Tully sacudió la cabeza.
– Eso me parece muy aventurado, O'Dell. Usted sabe tan bien como yo que, estadísticamente, los asesinos en serie no actúan con socios, ni cómplices.
– Pero Stucky no se ajusta a las estadísticas. Le he dicho a Keith que compruebe si disponemos de alguna huella de Harding.
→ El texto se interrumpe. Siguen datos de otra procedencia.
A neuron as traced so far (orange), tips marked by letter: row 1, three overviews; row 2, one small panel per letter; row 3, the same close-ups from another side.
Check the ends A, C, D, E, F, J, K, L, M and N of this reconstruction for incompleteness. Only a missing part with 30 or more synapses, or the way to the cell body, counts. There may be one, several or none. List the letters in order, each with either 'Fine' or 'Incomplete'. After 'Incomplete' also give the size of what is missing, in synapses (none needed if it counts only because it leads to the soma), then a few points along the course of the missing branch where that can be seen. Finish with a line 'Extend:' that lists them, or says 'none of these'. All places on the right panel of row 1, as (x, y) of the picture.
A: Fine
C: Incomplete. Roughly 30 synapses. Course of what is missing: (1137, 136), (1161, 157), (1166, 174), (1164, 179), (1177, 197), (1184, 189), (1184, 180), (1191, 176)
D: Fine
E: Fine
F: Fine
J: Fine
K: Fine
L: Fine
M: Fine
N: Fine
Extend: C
Así veremos si se corresponden con las huellas halladas en la escena del crimen.
Tully revisó los artículos, mirando por encima el texto hasta que algo llamó su atención.
– Parece que su teoría tiene una pequeña pega, O'Dell.
– ¿Cuál?
– En este artículo del Wall Street Journal hay una nota a pie de página. Stucky y Harding liquidaron su sociedad después de que a Harding le fuera diagnosticada una enfermedad.
– Sí, ya lo he visto.
– Pero ¿ha acabado de leerlo? La parte de debajo de la fotocopia está borrosa. A menos que Walker Harding encontrara una cura milagrosa, no puede ser el socio de Stucky. Aquí dice que se estaba quedando ciego.